Quotes about Magic
In the hands of a genius, engineering turns to magic, philosophy becomes poetry, and science pure imagination.
— Benjamin Disraeli
Because books, my friends, are true magic bound between two covers.
— Dolly Parton
If we believe in magic, we'll live a magical life.
— Tony Robbins
Some things cannot be explained. This is part of the magic of life. There cannot be a word or an idea or a definition attached to everything.
— Jim James
He felt the long light body, warm against him, comforting against him, abolishing loneliness against him, magically, by a simple touching of flanks, of shoulders and of feet, making an alliance against death with him.
— Ernest Hemingway
There are always mystical countries that are a part of one's childhood. Those we remember and visit sometimes when we are asleep and dreaming.

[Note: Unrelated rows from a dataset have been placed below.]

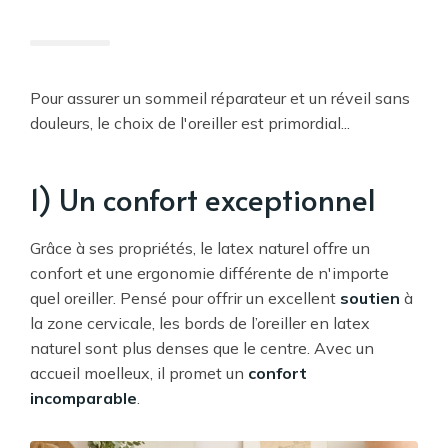
Pour assurer un sommeil réparateur et un réveil sans
douleurs, le choix de l'oreiller est primordial...
1) Un confort exceptionnel
Grâce à ses propriétés, le latex naturel offre un
confort et une ergonomie différente de n'importe
quel oreiller. Pensé pour offrir un excellent
soutien
à
la zone cervicale, les bords de l’oreiller en latex
naturel sont plus denses que le centre. Avec un
accueil moelleux, il promet un
confort
incomparable
.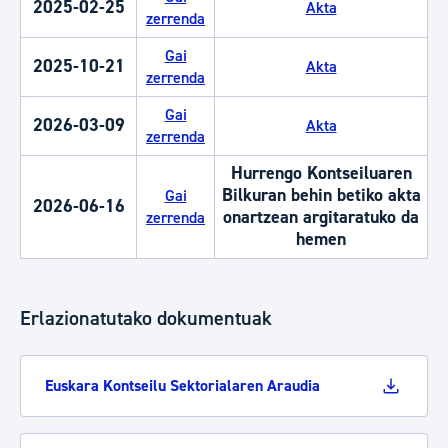
2025-02-25
Akta
zerrenda
Gai
2025-10-21
Akta
zerrenda
Gai
2026-03-09
Akta
zerrenda
Hurrengo Kontseiluaren
Bilkuran behin betiko akta
Gai
2026-06-16
onartzean argitaratuko da
zerrenda
hemen
Erlazionatutako dokumentuak
Euskara Kontseilu Sektorialaren Araudia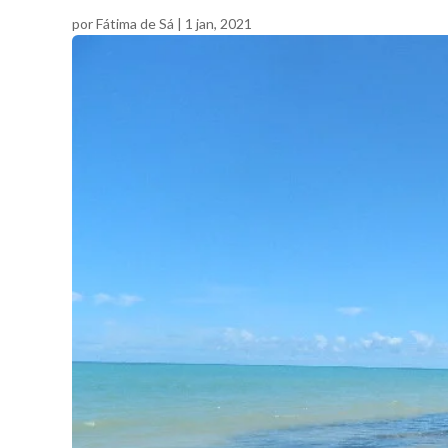
por
Fátima de Sá
|
1 jan, 2021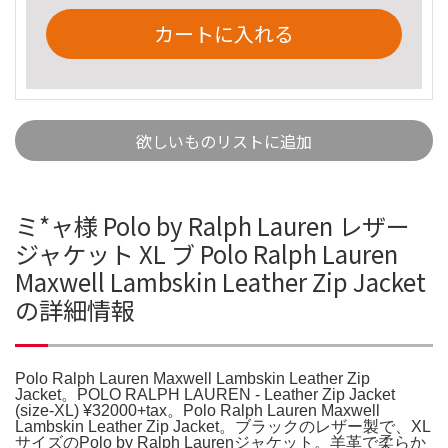
カートに入れる
欲しいものリストに追加
ミ*ャ様 Polo by Ralph Lauren レザー
ジャケット XL ブ Polo Ralph Lauren
Maxwell Lambskin Leather Zip Jacket
の詳細情報
Polo Ralph Lauren Maxwell Lambskin Leather Zip
Jacket。POLO RALPH LAUREN - Leather Zip Jacket
(size-XL) ¥32000+tax。Polo Ralph Lauren Maxwell
Lambskin Leather Zip Jacket。ブラックのレザー製で、XL
サイズのPolo by Ralph Laurenジャケット。羊革で柔らか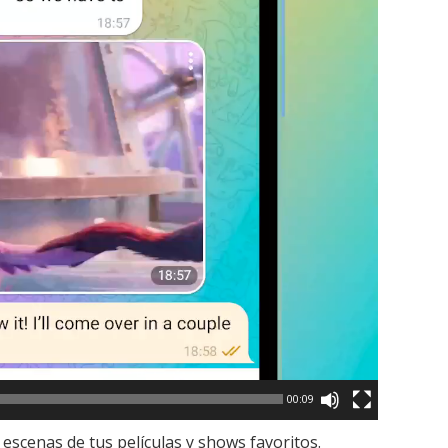
00:09
n escenas de tus películas y shows favoritos.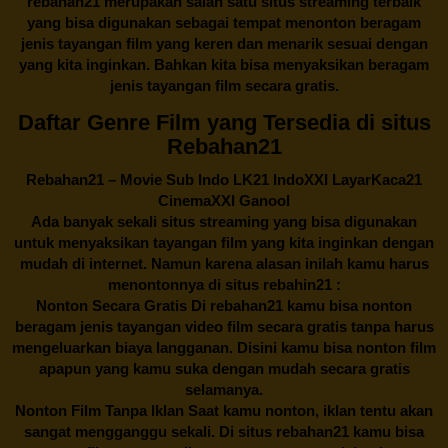
rebahan21
merupakan salah satu situs streaming terbaik
yang bisa digunakan sebagai tempat menonton beragam
jenis tayangan film yang keren dan menarik sesuai dengan
yang kita inginkan. Bahkan kita bisa menyaksikan beragam
jenis tayangan film secara gratis.
Daftar Genre Film yang Tersedia di situs
Rebahan21
Rebahan21
– Movie Sub Indo LK21 IndoXXI LayarKaca21
CinemaXXI Ganool
Ada banyak sekali situs streaming yang bisa digunakan
untuk menyaksikan tayangan film yang kita inginkan dengan
mudah di internet. Namun karena alasan inilah kamu harus
menontonnya di situs rebahin21 :
Nonton Secara Gratis Di
rebahan21
kamu bisa nonton
beragam jenis tayangan video film secara gratis tanpa harus
mengeluarkan biaya langganan. Disini kamu bisa nonton film
apapun yang kamu suka dengan mudah secara gratis
selamanya.
Nonton Film Tanpa Iklan Saat kamu nonton, iklan tentu akan
sangat mengganggu sekali. Di situs
rebahan21
kamu bisa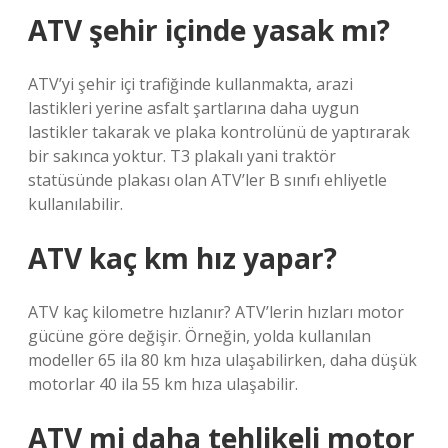
ATV şehir içinde yasak mı?
ATV’yi şehir içi trafiğinde kullanmakta, arazi
lastikleri yerine asfalt şartlarına daha uygun
lastikler takarak ve plaka kontrolünü de yaptırarak
bir sakınca yoktur. T3 plakalı yani traktör
statüsünde plakası olan ATV’ler B sınıfı ehliyetle
kullanılabilir.
ATV kaç km hız yapar?
ATV kaç kilometre hızlanır? ATV’lerin hızları motor
gücüne göre değişir. Örneğin, yolda kullanılan
modeller 65 ila 80 km hıza ulaşabilirken, daha düşük
motorlar 40 ila 55 km hıza ulaşabilir.
ATV mi daha tehlikeli motor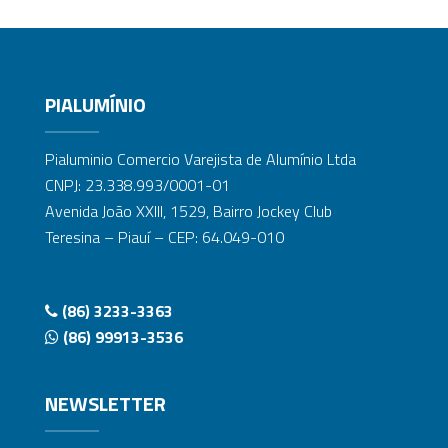
PIALUMÍNIO
Pialuminio Comercio Varejista de Alumínio Ltda
CNPJ: 23.338.993/0001-01
Avenida João XXIII, 1529, Bairro Jockey Club
Teresina – Piauí – CEP: 64.049-010
(86) 3233-3363
(86) 99913-3536
NEWSLETTER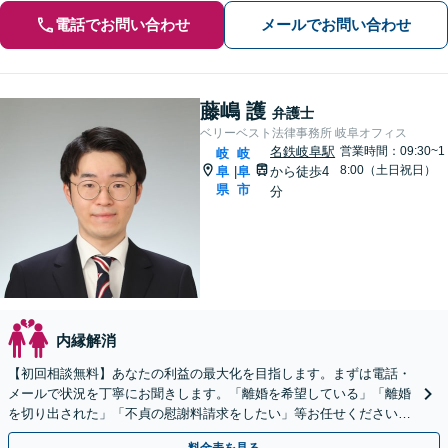
電話でお問い合わせ
メールでお問い合わせ
藤嶋 護
弁護士
ベリーベスト法律事務所 岐阜オフィス
名鉄岐阜駅
営業時間：09:30~1
岐
岐
8:00（土日祝日）
阜
阜
から徒歩4
|
県
市
分
内縁解消
【初回相談無料】あなたの利益の最大化を目指します。まずは電話・
メールで状況を丁寧にお聞きします。「離婚を希望している」「離婚
を切り出された」「不貞の慰謝料請求をしたい」等お任せください。
【リーズナブルな料金設定】
料金表を見る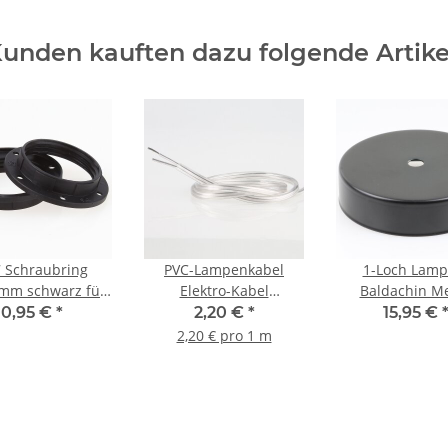
unden kauften dazu folgende Artike
 Schraubring
PVC-Lampenkabel
1-Loch Lamp
mm schwarz für
Elektro-Kabel
Baldachin Me
Kunststoff
Stromkabel Flachkabel
100x25mm sc
0,95 €
*
2,20 €
*
15,95 €
mpenfassung
transparent 2-adrig,
ohne Zugentlaste
2,20 € pro 1 m
2x0,75mm²
Lampenpen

They are as lovely at night as they were when we were children. If you ever go back to see them they are not there. But they are as fine in the night as they ever were if you have the luck to dream of them.
— Ernest Hemingway
Patience and perseverance have a magical effect before which difficulties disappear and obstacles vanish.
— John Quincy Adams
I probably know everything there is to know about Disney.
— Alexa Bliss
tied round the neck of the bottle was a paper label, with the words DRINK ME beautifully printed on it in large letters.
— Lewis Carroll
You never see animals going through the absurd and often horrible fooleries of magic and religion. . . . Dogs do not ritually urinate in the hope of persuading heaven to do the same and send down rain. Asses do not bray a liturgy to cloudless skies. Nor do cats attempt, by abstinence from cat's meat, to wheedle the feline spirits into benevolence. Only man behaves with such gratuitous folly. It is the price he has to pay for being intelligent but not, as yet, quite intelligent enough.
— Aldous Huxley
I see her as a kind of Midas, turning everything she touched into imagination.
— Aldous Huxley
There is a real magic in enthusiasm. It spells the difference between mediocrity and accomplishment.